ExtraordinaryGirl hat geschrieben:
Und, was für mich das Wichtigste ist: Wie viele der Überlebenden, bzw. der Nachkommen Überlebender auch heute noch enorm leiden unter dem, was damals getan worden ist?

Ja klar. Nur ich habe mit dem Krieg und Völkermord im 3. Reich genauso wenig zu tun wie mit dem Völkermord in Ruanda, dem unter Stalin, Mao oder dem in Ex-Jugoslawien.

Weil ich habe keinen davon befürwortet oder auch nur billigend in kauf genommen.
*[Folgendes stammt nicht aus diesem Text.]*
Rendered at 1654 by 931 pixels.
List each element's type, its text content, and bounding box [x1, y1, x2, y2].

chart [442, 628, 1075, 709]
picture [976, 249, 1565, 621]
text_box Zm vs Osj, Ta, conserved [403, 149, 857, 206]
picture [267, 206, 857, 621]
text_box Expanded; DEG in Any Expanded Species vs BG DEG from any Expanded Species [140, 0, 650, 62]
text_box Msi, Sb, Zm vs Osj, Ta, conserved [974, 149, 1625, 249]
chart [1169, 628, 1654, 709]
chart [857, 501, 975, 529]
Hilter ist eine armselige, geifernde Witzfigur und seine ewiggestrigen Anhänger heutzutage haben einfach nur einen Sprung in der Schüssel.

Warum sollte ich mich also für etwas verantwortlich fühlen was damals passiert ist. Ich bin selbstverständlich dafür daß die Rechtsnachfolgeorganisationen der Täter damals die Opfer finanziell entschädigen so weit es möglich ist hier mit Geld eine Entschädigung zu erreichen.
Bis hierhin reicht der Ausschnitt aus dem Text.